# [Deine Aufgaben]
• a. Wie viele Roma und Sinti fielen laut der Gedenkansprache dem Völkermord im nationalsozialistisch besetzten Europa zum Opfer?
• b. Schreibe die Gedenkansprache nach ihrem letzten Satz weiter.

# [Textauszug]
● ● ●

Ansprache zum 61. Jahrestag der Liquidierung des "Zigeunerlagers" Auschwitz
(Lothar Winter, FFm, Stadtgesundheitsamt, 02.08.2005
)


 

Ansprache und Kranzniederlegung von Lothar Winter, Vorstand des Roma und Sinti Beratungs- und Informationsbüros " Amari Bacht" anlässlich des 61. Jahrestags der Liquidation des Zigeunerlagers Auschwitz-Birkenau am 02.08.2005 in der Braubachstraße 18-22 am Stadtgesundheitsamt Ffm.

Sehr geehrte Damen und Herren,
der Name Auschwitz steht in der Öffentlichkeit auch symbolhaft für den staatlich organisierten Völkermord an unserer Minderheit im nationalsozialistisch besetzen Europa, dem fast eine halbe Million Roma und Sinti zum Opfer fielen. Auschwitz war der Endpunkt eines Prozesses der Entrechtung und Entmenschlichung, der mit der Machtübernahme der Nationalsozialisten eingesetzt hatte.

● ● ●

# [Datenauszüge]

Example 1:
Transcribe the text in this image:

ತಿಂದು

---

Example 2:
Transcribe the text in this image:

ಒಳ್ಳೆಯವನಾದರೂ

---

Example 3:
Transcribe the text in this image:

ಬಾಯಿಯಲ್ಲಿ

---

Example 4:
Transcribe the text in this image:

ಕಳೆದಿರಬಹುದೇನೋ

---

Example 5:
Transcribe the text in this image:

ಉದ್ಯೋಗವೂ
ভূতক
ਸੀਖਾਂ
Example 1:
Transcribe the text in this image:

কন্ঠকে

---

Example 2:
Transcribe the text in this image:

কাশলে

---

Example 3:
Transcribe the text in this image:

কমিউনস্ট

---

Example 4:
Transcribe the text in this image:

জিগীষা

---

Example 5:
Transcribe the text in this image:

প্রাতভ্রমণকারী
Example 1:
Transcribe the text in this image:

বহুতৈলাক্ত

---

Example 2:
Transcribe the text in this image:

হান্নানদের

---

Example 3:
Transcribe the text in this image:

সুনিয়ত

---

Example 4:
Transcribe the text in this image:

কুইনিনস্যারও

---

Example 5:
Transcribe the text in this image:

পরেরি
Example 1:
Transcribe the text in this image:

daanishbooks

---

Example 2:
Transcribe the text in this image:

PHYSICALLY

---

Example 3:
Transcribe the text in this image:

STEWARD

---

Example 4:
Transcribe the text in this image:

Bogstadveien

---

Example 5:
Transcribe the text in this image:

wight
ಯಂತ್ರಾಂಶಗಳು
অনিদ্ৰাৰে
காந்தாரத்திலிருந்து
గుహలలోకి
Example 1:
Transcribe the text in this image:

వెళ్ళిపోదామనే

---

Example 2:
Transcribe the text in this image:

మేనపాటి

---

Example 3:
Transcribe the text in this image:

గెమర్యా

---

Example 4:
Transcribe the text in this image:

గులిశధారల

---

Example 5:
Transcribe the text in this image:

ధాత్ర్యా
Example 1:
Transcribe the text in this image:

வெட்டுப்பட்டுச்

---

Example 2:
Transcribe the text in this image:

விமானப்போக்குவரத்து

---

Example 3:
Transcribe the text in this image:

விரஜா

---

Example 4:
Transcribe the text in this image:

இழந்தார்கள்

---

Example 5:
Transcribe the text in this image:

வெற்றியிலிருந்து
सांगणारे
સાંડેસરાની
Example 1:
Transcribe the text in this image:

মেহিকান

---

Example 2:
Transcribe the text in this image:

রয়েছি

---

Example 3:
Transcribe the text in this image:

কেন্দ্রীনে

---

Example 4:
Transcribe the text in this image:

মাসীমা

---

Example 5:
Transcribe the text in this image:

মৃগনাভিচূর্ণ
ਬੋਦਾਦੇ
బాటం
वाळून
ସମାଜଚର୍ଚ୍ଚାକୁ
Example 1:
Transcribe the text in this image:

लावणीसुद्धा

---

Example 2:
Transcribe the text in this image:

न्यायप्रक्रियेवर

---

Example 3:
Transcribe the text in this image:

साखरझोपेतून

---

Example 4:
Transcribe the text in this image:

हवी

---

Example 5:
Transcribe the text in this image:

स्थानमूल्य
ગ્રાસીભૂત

● ● ●

# [Antworten]
• a. Fast eine halbe Million.

• b.
Bereits in seinem grundlegenden Erlass vom 8.Dezember 1938 sprach Himmler von der Notwendigkeit einer "endgültigen Lösung der Zigeunerfrage". Auschwitz war das eigentliche Zentrum jener Politik der "Endlösung".
Auf der Grundlage des Himmler-Befehls vom l6.Dezember 1942 wurden Tausende Roma und Sinti aus dem Deutschen Reich und den von der deutschen Wehrmacht besetzten europäischen Ländern nach Auschwitz deportiert. Sie wurden erniedrigt, gequält und auf bestialische Weise ermordet.
Für fast alle nach Auschwitz-Birkenau verschleppten war es die letzte Station ihrer Verfolgungsgeschichte.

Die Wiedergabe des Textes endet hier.